"Show, don't tell," she said.

09:47




“Show, don’t tell” is a piece of writing advice that I’ve heard often. Directed at me, at others, in writing workshops and classes, at uni, and online. And while there is some contention as to how helpful this piece of advice is, I used it this week to devise an editing technique that I found exceptionally useful, and so I thought I would tell you, dear reader, about it.
I have been editing my novel over recent weeks, in preparation to submit it to The Ampersand Project. In order to do this, I revisited it after about three months of not thinking about it, read it, did a complete edit then asked a few people to read it for me with the plan to then edit it again with their feedback.

Two of my lovely readers gave me the same piece of feedback. Tom, my main character, thinks too much. That it slows down the action and verges on neurosis. Fair. As much as I had thought that Tom’s thinking reflected the way my own brain works, I guess no-one would actually want to read a transcript of my rambling thoughts. So in amongst the feedback was, again, show, don’t tell.

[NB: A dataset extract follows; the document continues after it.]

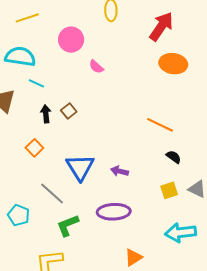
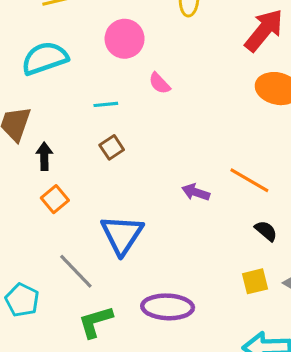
cyan semicircle: (20, 57) -> (45, 58), turned -32
cyan line: (36, 83) -> (106, 104), moved, turned -35
black arrow: (46, 114) -> (44, 156), moved
purple arrow: (120, 171) -> (196, 192), moved

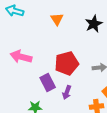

So I went back to my novel and I was thinking about what is meant by show, don’t tell; how while thoughts and narration have their place (this is prose fiction, after all), there is poetry to the understated action, the ‘spoken’ word, the space behind what is being said and done, or what is not said and done. So I had to separate the showing from the telling, which is where I developed this editing technique.

I went through an entire chapter at a time, changing the font colour of everything that wasn’t an action, speech or a physical description to the palest grey on offer. This way, I could go back and read just the movement, speech and visuals only without worrying that I’d deleted anything. It was really interesting to see the same scenes I’d written in a completely different light. Almost like reading a play. It was ‘the showing’. 

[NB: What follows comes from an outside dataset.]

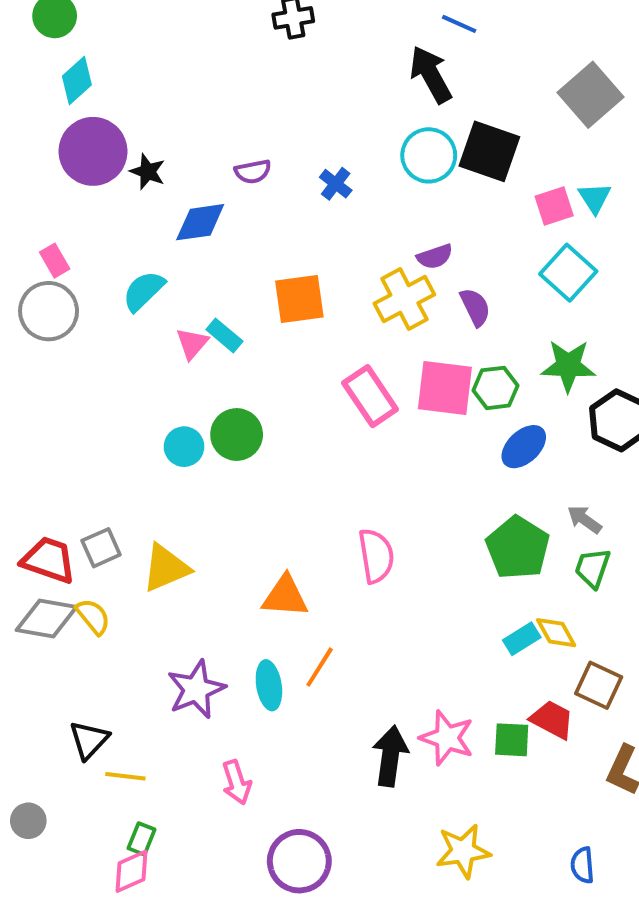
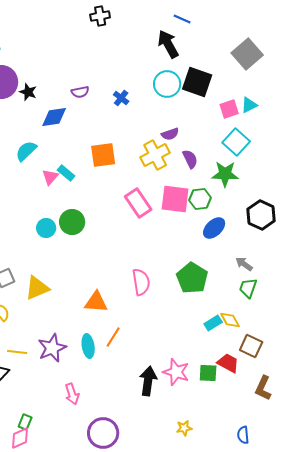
cyan triangle: (595, 198) -> (249, 105), turned 36
green star: (568, 366) -> (225, 174), moved
green pentagon: (518, 548) -> (192, 278), moved
yellow line: (125, 776) -> (17, 352), moved
yellow star: (463, 851) -> (184, 428), size x0.6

Then, I went back through and changed all that grey-white text to blue (or any colour, really) so that it still stood out from the showing. Then, reading each blue part on it’s on, within the context of the action happening around it, I was able to see that, yes, that extensive paragraph of Tom thinking could be reduced to two sentences with the same effect. Or Tom thinking about that particular event could be changed to a conversation with the other character present that not only tells us the same information, but also gives us insight into the relationship of these two along with some of their history of talking about this same topic previously.

It was so exciting and motivating to discover this way of editing that I worked my way through the whole of the problem areas of my novel and finished feeling that I’d done more good in two days than I had in the previous four weeks of editing. I then went an applied the same technique to a short story I’ve had floating around and felt that I’d made that many times better too. 

So there you are, an editing tip for any who may be interested. Feel free to share it with others. It’s reinvigorated my own writing majorly.